PF ruminates:
There is really no way to go through life interacting with others and not reach a place where a difference of opinion happens. PG and I have our time-honored ways to argue, and S and I are still finding our way through that morass of fun-ness. Not that we have a high-conflict household, by any measure. Still, I think the good part is that none of us is so afraid of conflict that we won't bring a problem up.
One of the advantages of having a third partner around isn't that they referee for the other two, but it does help to get an additional perspective on when I am being an ass, if I haven't picked that up on my own. ;) Particularly of help is when S tells me that I am falling into long-term patterning too much in the way that I interact with PG. When you are having the _same_ minor issue crop up for the 50th time, it can feel more frustrating and/or bigger than it actually is. Our usual patient approach and clear communication can get muddled, since we've been having this same conversation since before we developed a lot of those skills. It helps to have someone else present that can say: You wouldn't be approaching this the same way if it were anyone else.
That's always been something I've found abhorrent: When people treat their family members and loved ones worse than they ever would a co-worker or friend. Being able to recognize when you are losing perspective and change your approach to a more compassionate and loving one is a great skill to develop!
On to attachments! So, our new rug throws off a lot of lint. We've pretty well trashed both of the vacuum cleaners that we moved in with already. S and I went shopping and brought one home as a trial model. It works pretty well, looks pretty sexy for a vacuum cleaner, and has lots of attachments. One of the attachments is specifically for bare floors. We have some hardwoods in our downstairs, and while we were trying out the vacuum, S asked me to use the bare floor attachment. I refused, on the grounds that I didn't think I'd use it generally, so wanted to make sure the main attachment would handle things on both carpet and hardwoods. He expressed that it would feel better to him if I would, since it would be less apt to scratch. I did it my way. Folded a load of laundry. Thought about it, and decided I was being silly. The minute it would take to switch attachments certainly wouldn't hurt me, and it would make him feel better about the vacuuming process.

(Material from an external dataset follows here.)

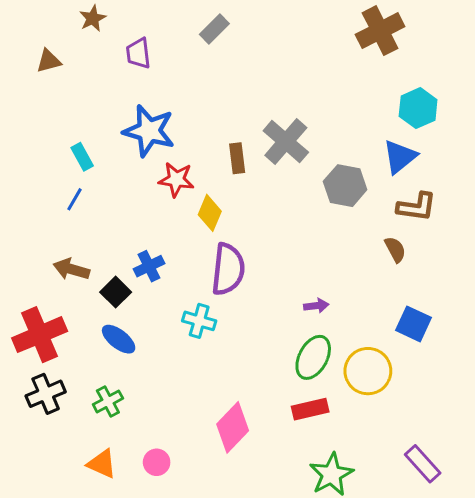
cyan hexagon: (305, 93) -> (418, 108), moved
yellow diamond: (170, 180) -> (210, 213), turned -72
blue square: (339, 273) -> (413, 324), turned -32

Having decided to give in on the point, I approached S and said I was wrong, and I would be using the preferred attachment in the future, since it was important to him, and it's important to me that he felt listened to. He launched into a spiel about how irritated he was with my initial response, and various other frustrations, which I listened to quietly. Then I said he was right, I was wrong to blow him off at first, and that I would try to do better in the future. He just sort of sat there a minute, then realized how hard it is to have an argument with someone who'd given in before you were able to toss the first volley. Moments like that help me to realize how different most people's experience of a disagreement is from what usually happens around here. There is a certain amount of pride in being able to change course and not become ego-vested in the outcome. I hope to continue to do better for all my partners each day. They deserve the best from me, and I want to give it as often as I can.